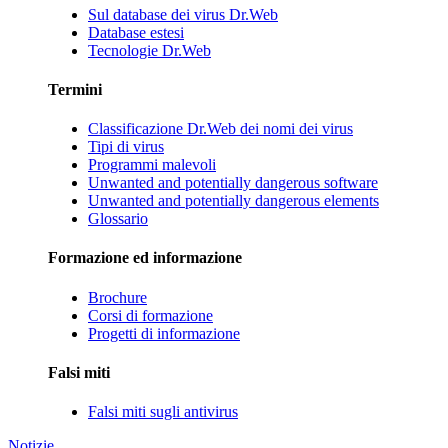
Sul database dei virus Dr.Web
Database estesi
Tecnologie Dr.Web
Termini
Classificazione Dr.Web dei nomi dei virus
Tipi di virus
Programmi malevoli
Unwanted and potentially dangerous software
Unwanted and potentially dangerous elements
Glossario
Formazione ed informazione
Brochure
Corsi di formazione
Progetti di informazione
Falsi miti
Falsi miti sugli antivirus
Notizie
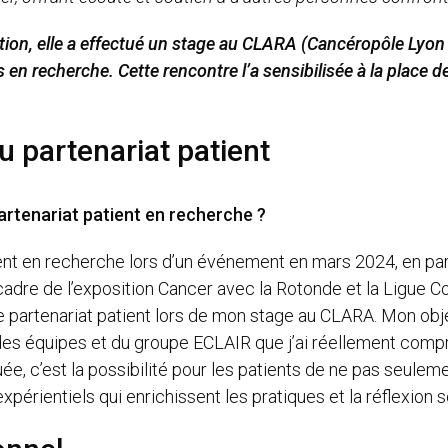
tion, elle a effectué un stage au CLARA (Cancéropôle Lyon
es en recherche. Cette rencontre l’a sensibilisée à la plac
 partenariat patient
rtenariat patient en recherche ?
ient en recherche lors d’un événement en mars 2024, en par
adre de l’exposition Cancer avec la Rotonde et la Ligue Cont
partenariat patient lors de mon stage au CLARA. Mon objecti
 des équipes et du groupe ECLAIR que j’ai réellement compris
, c’est la possibilité pour les patients de ne pas seulemen
xpérientiels qui enrichissent les pratiques et la réflexion s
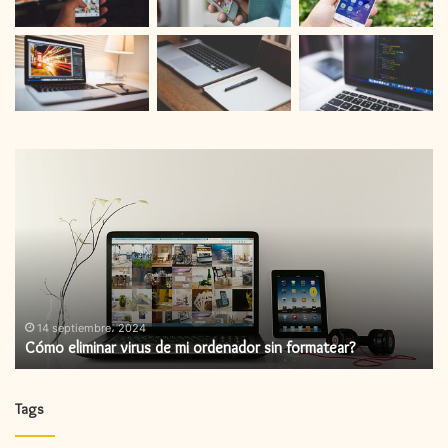
Cómo
C
eliminar
in
virus
un
de
ac
mi
de
ordenador
fi
sin
formatear?
14 septiembre، 2024
Cómo eliminar virus de mi ordenador sin formatear?
Tags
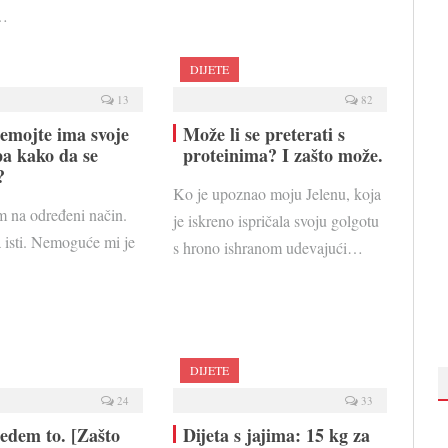
g…
DIJETE
13
82
emojte ima svoje
Može li se preterati s
pa kako da se
proteinima? I zašto može.
?
Ko je upoznao moju Jelenu, koja
m na određeni način.
je iskreno ispričala svoju golgotu
 isti. Nemoguće mi je
s hrono ishranom udevajući…
DIJETE
24
33
jedem to. [Zašto
Dijeta s jajima: 15 kg za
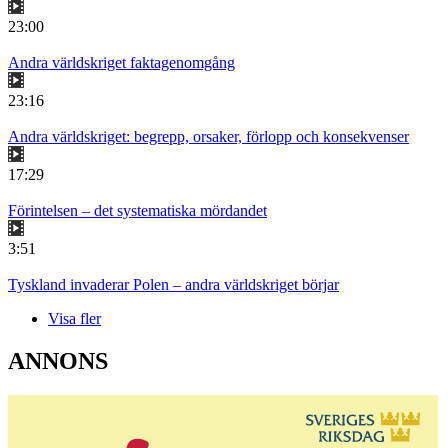
23:00
Andra världskriget faktagenomgång
23:16
Andra världskriget: begrepp, orsaker, förlopp och konsekvenser
17:29
Förintelsen – det systematiska mördandet
3:51
Tyskland invaderar Polen – andra världskriget börjar
Visa fler
ANNONS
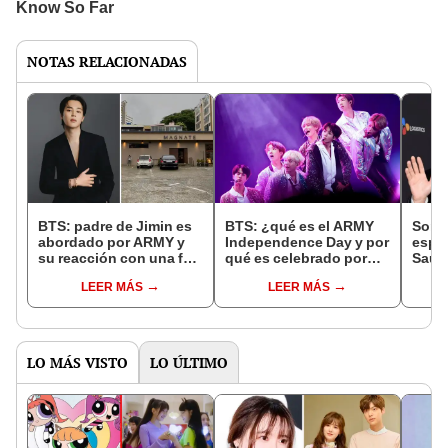
NOTAS RELACIONADAS
BTS: padre de Jimin es
BTS: ¿qué es el ARMY
Song
abordado por ARMY y
Independence Day y por
espo
su reacción con una fan
qué es celebrado por
Saund
de Brasil se vuelve viral
fans del grupo k-pop?
boda 
LEER MÁS
LEER MÁS
actor
LO MÁS VISTO
LO ÚLTIMO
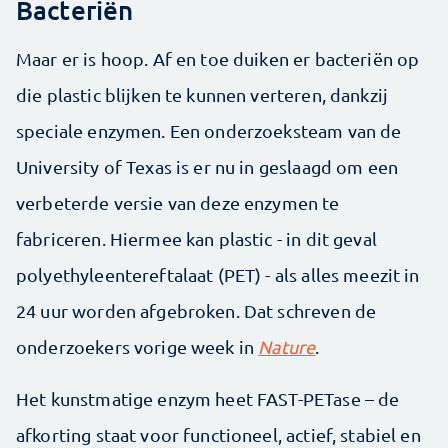
Bacteriën
Maar er is hoop. Af en toe duiken er bacteriën op
die plastic blijken te kunnen verteren, dankzij
speciale enzymen. Een onderzoeksteam van de
University of Texas is er nu in geslaagd om een
verbeterde versie van deze enzymen te
fabriceren. Hiermee kan plastic - in dit geval
polyethyleentereftalaat (PET) - als alles meezit in
24 uur worden afgebroken. Dat schreven de
onderzoekers vorige week in
Nature
.
Het kunstmatige enzym heet FAST-PETase – de
afkorting staat voor functioneel, actief, stabiel en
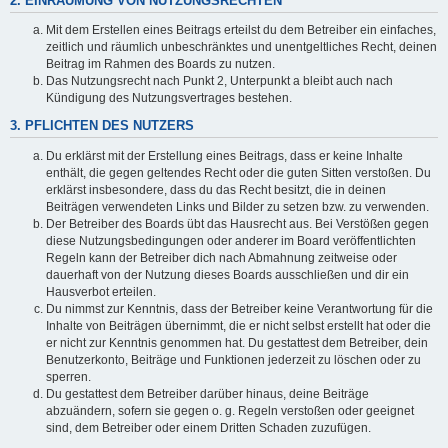
2. EINRÄUMUNG VON NUTZUNGSRECHTEN
Mit dem Erstellen eines Beitrags erteilst du dem Betreiber ein einfaches,
zeitlich und räumlich unbeschränktes und unentgeltliches Recht, deinen
Beitrag im Rahmen des Boards zu nutzen.
Das Nutzungsrecht nach Punkt 2, Unterpunkt a bleibt auch nach
Kündigung des Nutzungsvertrages bestehen.
3. PFLICHTEN DES NUTZERS
Du erklärst mit der Erstellung eines Beitrags, dass er keine Inhalte
enthält, die gegen geltendes Recht oder die guten Sitten verstoßen. Du
erklärst insbesondere, dass du das Recht besitzt, die in deinen
Beiträgen verwendeten Links und Bilder zu setzen bzw. zu verwenden.
Der Betreiber des Boards übt das Hausrecht aus. Bei Verstößen gegen
diese Nutzungsbedingungen oder anderer im Board veröffentlichten
Regeln kann der Betreiber dich nach Abmahnung zeitweise oder
dauerhaft von der Nutzung dieses Boards ausschließen und dir ein
Hausverbot erteilen.
Du nimmst zur Kenntnis, dass der Betreiber keine Verantwortung für die
Inhalte von Beiträgen übernimmt, die er nicht selbst erstellt hat oder die
er nicht zur Kenntnis genommen hat. Du gestattest dem Betreiber, dein
Benutzerkonto, Beiträge und Funktionen jederzeit zu löschen oder zu
sperren.
Du gestattest dem Betreiber darüber hinaus, deine Beiträge
abzuändern, sofern sie gegen o. g. Regeln verstoßen oder geeignet
sind, dem Betreiber oder einem Dritten Schaden zuzufügen.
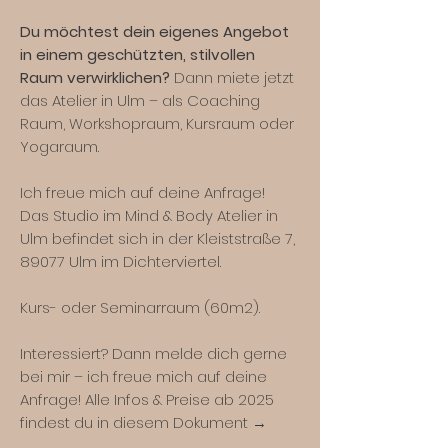
Du möchtest dein eigenes Angebot
in einem geschützten, stilvollen
Raum verwirklichen?
Dann miete jetzt
das Atelier in Ulm – als Coaching
Raum, Workshopraum, Kursraum oder
Yogaraum.
Ich freue mich auf deine Anfrage!
Das Studio im Mind & Body Atelier in
Ulm befindet sich in der Kleiststraße 7,
89077 Ulm im Dichterviertel.
Kurs- oder Seminarraum (60m2).
Interessiert? Dann melde dich gerne
bei mir – ich freue mich auf deine
Anfrage! Alle Infos & Preise ab 2025
findest du in diesem Dokument →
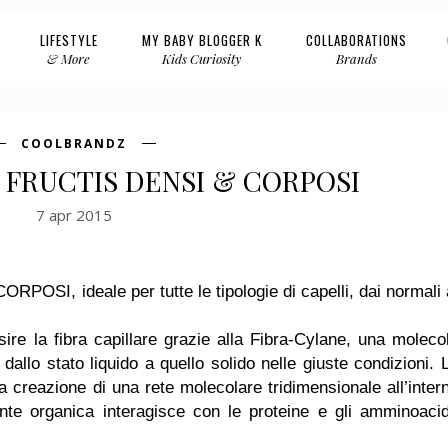
LIFESTYLE
MY BABY BLOGGER K
COLLABORATIONS
& More
Kids Curiosity
Brands
COOLBRANDZ
 FRUCTIS DENSI & CORPOSI
7 apr 2015
 & CORPOSI
,
ideale per tutte le tipologie di capelli, dai normali 
ire la fibra capillare grazie alla Fibra-Cylane, una moleco
allo stato liquido a quello solido nelle giuste condizioni. 
 creazione di una rete molecolare tridimensionale all’inter
ente organica interagisce con le proteine e gli amminoacid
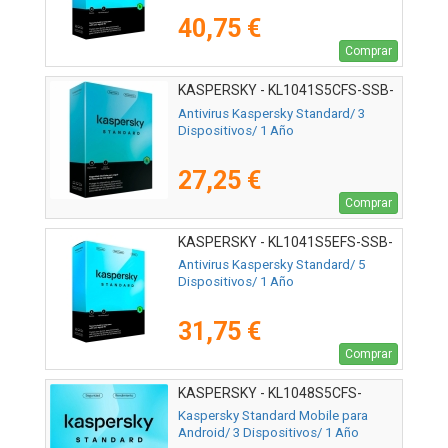
40,75 €
Comprar
KASPERSKY - KL1041S5CFS-SSB-
ES
Antivirus Kaspersky Standard/ 3
Dispositivos/ 1 Año
27,25 €
Comprar
KASPERSKY - KL1041S5EFS-SSB-
ES
Antivirus Kaspersky Standard/ 5
Dispositivos/ 1 Año
31,75 €
Comprar
KASPERSKY - KL1048S5CFS-
MSBES
Kaspersky Standard Mobile para
Android/ 3 Dispositivos/ 1 Año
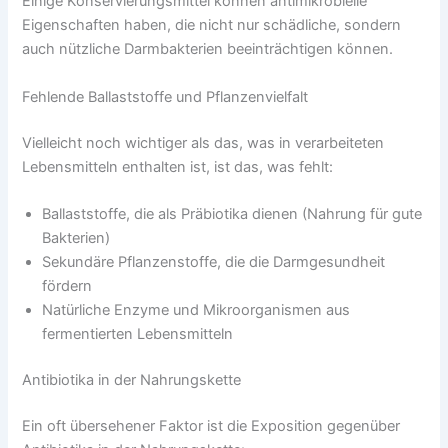
Einige Konservierungsmittel können antimikrobielle
Eigenschaften haben, die nicht nur schädliche, sondern
auch nützliche Darmbakterien beeinträchtigen können.
Fehlende Ballaststoffe und Pflanzenvielfalt
Vielleicht noch wichtiger als das, was in verarbeiteten
Lebensmitteln enthalten ist, ist das, was fehlt:
Ballaststoffe, die als Präbiotika dienen (Nahrung für gute
Bakterien)
Sekundäre Pflanzenstoffe, die die Darmgesundheit
fördern
Natürliche Enzyme und Mikroorganismen aus
fermentierten Lebensmitteln
Antibiotika in der Nahrungskette
Ein oft übersehener Faktor ist die Exposition gegenüber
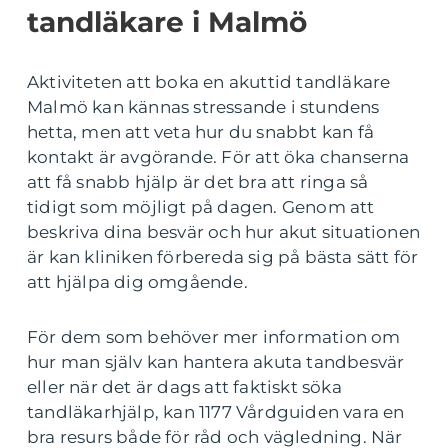
tandläkare i Malmö
Aktiviteten att boka en akuttid tandläkare
Malmö kan kännas stressande i stundens
hetta, men att veta hur du snabbt kan få
kontakt är avgörande. För att öka chanserna
att få snabb hjälp är det bra att ringa så
tidigt som möjligt på dagen. Genom att
beskriva dina besvär och hur akut situationen
är kan kliniken förbereda sig på bästa sätt för
att hjälpa dig omgående.
För dem som behöver mer information om
hur man själv kan hantera akuta tandbesvär
eller när det är dags att faktiskt söka
tandläkarhjälp, kan 1177 Vårdguiden vara en
bra resurs både för råd och vägledning. När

§

YOUR GOAL: Among the lines above, find those containing the word "Falsi" and copy each.

WORKED SOLUTION:
Falsi miti
Falsi miti sugli antivirus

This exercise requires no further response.